▸ **Information shown**:
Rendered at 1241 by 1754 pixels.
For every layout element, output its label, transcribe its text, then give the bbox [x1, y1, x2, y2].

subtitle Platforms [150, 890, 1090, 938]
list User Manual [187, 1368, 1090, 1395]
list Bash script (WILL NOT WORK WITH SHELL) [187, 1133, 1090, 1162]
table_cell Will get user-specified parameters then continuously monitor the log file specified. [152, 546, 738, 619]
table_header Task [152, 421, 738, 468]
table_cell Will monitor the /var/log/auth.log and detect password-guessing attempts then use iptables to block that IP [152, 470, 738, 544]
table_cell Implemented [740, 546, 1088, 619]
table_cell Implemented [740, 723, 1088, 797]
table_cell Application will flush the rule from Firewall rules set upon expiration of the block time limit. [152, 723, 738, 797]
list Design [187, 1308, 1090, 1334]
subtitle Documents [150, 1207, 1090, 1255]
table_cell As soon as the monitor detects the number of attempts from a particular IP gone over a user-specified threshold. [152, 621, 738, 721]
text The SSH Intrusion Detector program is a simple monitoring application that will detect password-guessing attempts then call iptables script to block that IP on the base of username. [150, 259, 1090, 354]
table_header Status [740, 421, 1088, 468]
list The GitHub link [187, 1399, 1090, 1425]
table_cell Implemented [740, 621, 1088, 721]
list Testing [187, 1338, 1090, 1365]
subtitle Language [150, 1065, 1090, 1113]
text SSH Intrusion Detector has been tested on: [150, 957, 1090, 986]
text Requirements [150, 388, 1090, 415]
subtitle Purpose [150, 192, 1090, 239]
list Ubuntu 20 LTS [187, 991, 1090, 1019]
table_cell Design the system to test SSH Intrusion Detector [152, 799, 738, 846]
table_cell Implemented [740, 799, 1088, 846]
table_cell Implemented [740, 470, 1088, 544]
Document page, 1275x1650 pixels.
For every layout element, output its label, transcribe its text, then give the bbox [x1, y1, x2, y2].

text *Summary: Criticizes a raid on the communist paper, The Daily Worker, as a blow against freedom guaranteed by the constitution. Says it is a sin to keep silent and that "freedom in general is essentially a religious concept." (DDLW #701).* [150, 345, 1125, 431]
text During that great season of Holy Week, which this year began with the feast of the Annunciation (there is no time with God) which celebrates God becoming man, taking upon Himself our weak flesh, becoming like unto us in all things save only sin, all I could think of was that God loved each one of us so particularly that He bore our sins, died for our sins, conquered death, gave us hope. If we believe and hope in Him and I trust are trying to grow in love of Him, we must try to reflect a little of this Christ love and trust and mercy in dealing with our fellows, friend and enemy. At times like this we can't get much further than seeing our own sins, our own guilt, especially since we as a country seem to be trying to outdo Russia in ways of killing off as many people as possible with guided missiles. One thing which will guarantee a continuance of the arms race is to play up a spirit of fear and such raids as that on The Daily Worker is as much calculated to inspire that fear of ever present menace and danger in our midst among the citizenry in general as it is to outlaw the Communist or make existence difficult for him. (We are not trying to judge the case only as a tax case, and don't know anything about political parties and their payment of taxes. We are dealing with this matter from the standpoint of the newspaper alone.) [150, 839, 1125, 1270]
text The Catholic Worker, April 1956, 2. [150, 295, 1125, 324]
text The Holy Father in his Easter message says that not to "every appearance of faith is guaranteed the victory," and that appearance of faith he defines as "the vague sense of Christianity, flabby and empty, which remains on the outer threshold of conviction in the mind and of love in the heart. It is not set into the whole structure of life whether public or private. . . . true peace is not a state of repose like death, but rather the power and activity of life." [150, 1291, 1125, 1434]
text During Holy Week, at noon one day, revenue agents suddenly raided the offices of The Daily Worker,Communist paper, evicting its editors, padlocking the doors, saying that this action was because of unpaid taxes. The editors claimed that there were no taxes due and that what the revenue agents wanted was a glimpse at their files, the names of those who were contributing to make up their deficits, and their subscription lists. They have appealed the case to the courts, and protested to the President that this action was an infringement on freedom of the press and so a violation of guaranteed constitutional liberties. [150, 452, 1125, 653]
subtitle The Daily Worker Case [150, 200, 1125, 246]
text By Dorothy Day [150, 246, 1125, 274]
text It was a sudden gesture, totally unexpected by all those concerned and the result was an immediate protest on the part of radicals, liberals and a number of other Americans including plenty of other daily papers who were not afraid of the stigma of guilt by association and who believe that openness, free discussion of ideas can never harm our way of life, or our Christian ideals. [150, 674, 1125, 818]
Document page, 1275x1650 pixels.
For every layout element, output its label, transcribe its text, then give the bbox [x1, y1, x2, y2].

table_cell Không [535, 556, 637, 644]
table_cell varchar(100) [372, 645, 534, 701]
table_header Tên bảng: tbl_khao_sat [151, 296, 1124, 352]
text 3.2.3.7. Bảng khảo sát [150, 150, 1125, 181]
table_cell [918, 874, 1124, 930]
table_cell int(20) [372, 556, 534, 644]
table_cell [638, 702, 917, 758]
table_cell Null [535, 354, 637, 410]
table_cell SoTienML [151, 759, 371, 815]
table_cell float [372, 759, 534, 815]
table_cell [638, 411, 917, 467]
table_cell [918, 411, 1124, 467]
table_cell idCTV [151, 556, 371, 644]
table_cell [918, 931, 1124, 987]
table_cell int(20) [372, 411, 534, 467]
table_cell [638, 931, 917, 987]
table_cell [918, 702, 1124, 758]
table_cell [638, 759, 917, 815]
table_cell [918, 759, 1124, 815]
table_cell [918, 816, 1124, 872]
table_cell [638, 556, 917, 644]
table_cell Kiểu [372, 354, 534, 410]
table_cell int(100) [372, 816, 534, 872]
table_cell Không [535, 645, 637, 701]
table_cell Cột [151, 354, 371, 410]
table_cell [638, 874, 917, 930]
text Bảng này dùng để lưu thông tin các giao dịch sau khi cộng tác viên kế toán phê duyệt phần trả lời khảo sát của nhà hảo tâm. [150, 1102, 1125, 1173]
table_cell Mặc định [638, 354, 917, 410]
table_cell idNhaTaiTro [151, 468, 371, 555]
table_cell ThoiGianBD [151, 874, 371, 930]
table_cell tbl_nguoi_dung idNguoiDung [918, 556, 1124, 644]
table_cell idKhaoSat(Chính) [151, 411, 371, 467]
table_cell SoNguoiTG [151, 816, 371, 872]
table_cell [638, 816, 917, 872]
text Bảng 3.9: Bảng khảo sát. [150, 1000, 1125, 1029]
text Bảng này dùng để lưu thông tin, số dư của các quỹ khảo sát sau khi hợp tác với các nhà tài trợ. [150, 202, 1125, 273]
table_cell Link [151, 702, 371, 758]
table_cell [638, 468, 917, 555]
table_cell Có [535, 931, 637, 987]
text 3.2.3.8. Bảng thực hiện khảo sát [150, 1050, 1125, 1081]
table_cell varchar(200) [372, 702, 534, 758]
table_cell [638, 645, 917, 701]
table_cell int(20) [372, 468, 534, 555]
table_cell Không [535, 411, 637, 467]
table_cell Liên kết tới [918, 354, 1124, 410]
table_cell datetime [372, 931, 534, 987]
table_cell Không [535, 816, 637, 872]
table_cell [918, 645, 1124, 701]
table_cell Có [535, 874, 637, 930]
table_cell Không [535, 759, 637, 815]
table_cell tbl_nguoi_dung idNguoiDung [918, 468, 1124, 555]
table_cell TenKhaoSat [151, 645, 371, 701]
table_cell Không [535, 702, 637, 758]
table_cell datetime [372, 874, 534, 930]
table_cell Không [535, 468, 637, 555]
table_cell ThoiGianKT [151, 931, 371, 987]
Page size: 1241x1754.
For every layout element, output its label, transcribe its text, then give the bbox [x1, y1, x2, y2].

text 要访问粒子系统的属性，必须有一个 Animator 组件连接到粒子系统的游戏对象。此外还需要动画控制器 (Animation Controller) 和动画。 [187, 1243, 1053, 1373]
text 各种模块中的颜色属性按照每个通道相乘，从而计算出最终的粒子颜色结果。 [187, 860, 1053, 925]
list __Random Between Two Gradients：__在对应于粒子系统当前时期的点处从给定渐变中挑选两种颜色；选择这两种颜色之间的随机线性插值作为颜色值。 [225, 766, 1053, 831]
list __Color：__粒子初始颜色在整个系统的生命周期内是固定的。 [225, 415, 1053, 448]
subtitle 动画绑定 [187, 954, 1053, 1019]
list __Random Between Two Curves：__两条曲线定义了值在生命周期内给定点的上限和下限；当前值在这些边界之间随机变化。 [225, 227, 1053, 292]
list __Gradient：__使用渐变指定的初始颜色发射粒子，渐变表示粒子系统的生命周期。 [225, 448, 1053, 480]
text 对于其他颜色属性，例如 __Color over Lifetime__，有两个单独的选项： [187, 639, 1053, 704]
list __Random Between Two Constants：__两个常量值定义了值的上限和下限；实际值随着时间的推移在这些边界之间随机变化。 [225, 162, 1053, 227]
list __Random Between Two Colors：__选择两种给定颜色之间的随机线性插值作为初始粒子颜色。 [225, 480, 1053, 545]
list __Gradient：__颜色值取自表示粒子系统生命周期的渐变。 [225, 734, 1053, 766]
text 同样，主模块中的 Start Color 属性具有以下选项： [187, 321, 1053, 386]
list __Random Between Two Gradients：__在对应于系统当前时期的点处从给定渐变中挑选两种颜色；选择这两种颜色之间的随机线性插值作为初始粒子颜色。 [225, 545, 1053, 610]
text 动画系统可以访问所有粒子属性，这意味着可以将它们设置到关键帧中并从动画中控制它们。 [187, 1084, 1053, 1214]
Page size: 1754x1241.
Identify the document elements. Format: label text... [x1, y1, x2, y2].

▸ **Work required**: Return all lines of the material above in which "freedom" occurs.

▸ **Task solution**:
text *Summary: Criticizes a raid on the communist paper, The Daily Worker, as a blow against freedom guaranteed by the constitution. Says it is a sin to keep silent and that "freedom in general is essentially a religious concept." (DDLW #701).* [150, 345, 1125, 431]
text During Holy Week, at noon one day, revenue agents suddenly raided the offices of The Daily Worker,Communist paper, evicting its editors, padlocking the doors, saying that this action was because of unpaid taxes. The editors claimed that there were no taxes due and that what the revenue agents wanted was a glimpse at their files, the names of those who were contributing to make up their deficits, and their subscription lists. They have appealed the case to the courts, and protested to the President that this action was an infringement on freedom of the press and so a violation of guaranteed constitutional liberties. [150, 452, 1125, 653]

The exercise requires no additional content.